One Invisible Mexican

Shortly after federal immigration agents arrested Higinio Mendez-Salazar I tried tracking his whereabouts. I quickly lost the man millions of Americans want to disappear.

Nobody will help me locate him, not his former federal public defender, Immigration and Customs Enforcement (ICE) agents, Pike County jailers where ICE holds many undocumented immigrants or the U.S. Marshals Service.

I hope Mendez-Salazar’s family knows his location. I won’t knock on the Pittston Avenue door of his former residence in South Scranton and ask because I don’t want to further upset, scare or cause anybody to mistake me for a big, white plainclothes cop with a gun.

Maybe ICE gave him a phone call. Maybe they put him on a plane to Mexico. Maybe he’s in detention in Pike County Prison, but immigration officials there don’t answer the phone and don’t return my messages. Maybe ICE sent him to another state. Maybe they sent him to another country.

I lost track of Mendez-Salazar after authorities released him from Lackawanna County Prison. Mendez-Salazar just seemed to fade away, sucked into the darkness of an increasingly cruel immigration stranglehold that defies the public right to know how our heralded nation of law functions. To millions of American citizens living in a nation born of and dependent upon immigrant energy, he’s just another “illegal,” a vicious slur against millions of good people living and working in America as undocumented immigrants.

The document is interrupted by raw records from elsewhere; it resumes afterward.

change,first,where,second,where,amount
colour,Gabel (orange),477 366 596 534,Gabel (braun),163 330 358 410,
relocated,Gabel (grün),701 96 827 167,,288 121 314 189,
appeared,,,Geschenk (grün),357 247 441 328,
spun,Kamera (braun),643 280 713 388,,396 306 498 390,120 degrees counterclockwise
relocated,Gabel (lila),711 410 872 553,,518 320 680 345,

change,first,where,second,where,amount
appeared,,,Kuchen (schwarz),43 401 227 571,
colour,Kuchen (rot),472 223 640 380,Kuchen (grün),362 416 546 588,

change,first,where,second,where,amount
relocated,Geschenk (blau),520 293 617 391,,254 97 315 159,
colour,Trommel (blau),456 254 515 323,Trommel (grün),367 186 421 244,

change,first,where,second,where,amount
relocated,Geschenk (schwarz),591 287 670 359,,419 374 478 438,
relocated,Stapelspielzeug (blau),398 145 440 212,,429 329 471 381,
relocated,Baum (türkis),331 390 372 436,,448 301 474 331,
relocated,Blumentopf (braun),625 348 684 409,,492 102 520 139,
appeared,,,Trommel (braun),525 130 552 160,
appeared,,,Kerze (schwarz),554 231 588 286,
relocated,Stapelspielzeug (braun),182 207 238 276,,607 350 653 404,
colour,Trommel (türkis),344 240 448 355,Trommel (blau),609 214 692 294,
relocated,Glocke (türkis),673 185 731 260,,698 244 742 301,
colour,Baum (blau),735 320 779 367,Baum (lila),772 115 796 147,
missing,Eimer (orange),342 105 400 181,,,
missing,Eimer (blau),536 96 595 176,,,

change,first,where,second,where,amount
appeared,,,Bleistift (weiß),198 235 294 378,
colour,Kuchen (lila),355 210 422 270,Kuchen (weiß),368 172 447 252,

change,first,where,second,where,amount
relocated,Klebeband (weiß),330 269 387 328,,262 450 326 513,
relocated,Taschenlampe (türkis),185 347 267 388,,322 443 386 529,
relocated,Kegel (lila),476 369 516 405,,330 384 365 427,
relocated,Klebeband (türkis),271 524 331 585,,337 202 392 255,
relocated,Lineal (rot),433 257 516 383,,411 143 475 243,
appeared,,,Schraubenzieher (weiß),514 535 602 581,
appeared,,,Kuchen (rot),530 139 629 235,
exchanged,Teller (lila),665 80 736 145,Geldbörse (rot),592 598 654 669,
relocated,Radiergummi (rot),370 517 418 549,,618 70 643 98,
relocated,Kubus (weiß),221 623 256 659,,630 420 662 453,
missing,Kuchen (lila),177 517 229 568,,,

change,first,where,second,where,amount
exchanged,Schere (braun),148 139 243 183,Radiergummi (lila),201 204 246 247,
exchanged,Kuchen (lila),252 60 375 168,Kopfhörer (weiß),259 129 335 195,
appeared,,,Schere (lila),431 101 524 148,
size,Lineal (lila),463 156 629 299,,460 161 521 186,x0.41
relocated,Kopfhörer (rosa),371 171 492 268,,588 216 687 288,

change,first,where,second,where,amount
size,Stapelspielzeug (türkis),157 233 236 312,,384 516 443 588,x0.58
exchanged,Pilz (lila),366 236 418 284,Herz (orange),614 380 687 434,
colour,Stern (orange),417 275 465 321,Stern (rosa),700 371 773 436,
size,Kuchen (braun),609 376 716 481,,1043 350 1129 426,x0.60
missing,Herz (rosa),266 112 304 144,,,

A June 6th federal government press release announced, “The United States Attorney’s Office for the Middle District of Pennsylvania announced Higinio Mendez-Salazar, age 52, Citizen of Mexico residing in Scranton, Pennsylvania, was charged yesterday by Criminal Information with Illegal Reentry.”

Federal prosecutors charged him with no other crime: no rape, murder, gang membership, child sex trafficking or heading up a drug cartel. Mendez-Salazar is only charged with returning to the United States “after previously having been removed from the United States.”

“The case was investigated by U.S. Immigration and Customs and Enforcement and Removal Operations and the Pennsylvania State Police. Acting United States Attorney John C. Gurganus is prosecuting the case,” the press release said.

Pennsylvania State Police (PSP) refuses to say what exact role they played in the capture of this man who did nothing illegal other than make his way into America’s Promised Land where, instead of feeling protected, he is persecuted and prosecuted.

On June 11 two Lackawanna County Prison officials told me Mendez-Salazar was an inmate at their facility “booked” there on June 4. Yet U.S. Department of Homeland Security Immigration and Customs and Enforcement (ICE) detainee locator listed him on the same day as being imprisoned at the Pike County Correctional Facility. Pike County Prison officials failed to respond to my telephone message about whether Mendez-Salazar was an inmate there.

“Mr. Mendez-Salazar was released to the custody of the US Marshals Service on 7/4/25,” Lackawanna County Warden Tim Betti said in an email. Betti said the county jail has no contract with ICE and that authorities locked up Mendez-Salazar in the county jail because of a previous county warrant.

“He was committed here on 6/5/25 on a bench warrant from Judge Thomas Munley and he has a detainer from the US Marshals Service,” Betti wrote. “I believe the Judge Munley bench warrant is for unpaid court costs and fines.  I have no idea what the USMS detainer pertains to.”

On July 14 I called the U.S. Marshals Service in Scranton and left a message, asking for Mendez-Salazar’s location. An agent later said they don’t have him. Try ICE, he said.

A federal judge in Wilkes-Barre eventually sentenced Mendez-Salazar to time served on the federal charge.  A staffer in the judge’s office said he has no idea where Mendez-Salazar went when sentencing concluded. Sometimes ICE is waiting in the hallway to pick up an undocumented person, he said, although another Wilkes-Barre judicial staffer later said she never saw that happen in the Wilkes-Barre federal courthouse.

Mendez-Salazar’s federal public defender no longer represents him because, according to a source, “his criminal case has concluded.” ICE no longer lists Mendez-Salazar in the ICE Online Detainee Locator System.

As America’s ICE-cold grip tightens on freedom, Mendez-Salazar is just another Mexican eaten up by our system of so-called liberty and justice for all. American government at the highest levels has declared war on immigrants, targeting them as the main “enemy of the people” in our new Mexican-American War. Immigrants from numerous other countries find themselves in the crosshairs, but Mexicans seem particularly vulnerable. Dehumanizing immigrants and their families is now part of a national political strategy to lose them whether by accident or by design.

In our alleged land of the free an increasingly powerful police state continues to openly hunt humans.

Although Mendez-Salazar and I once shared life in the same city, he now exists as an invisible man, vanishing like he never existed in Scranton in the first place. To Trump, ICE and countless Americans, “making America great again” means making millions of undocumented immigrants simply disappear.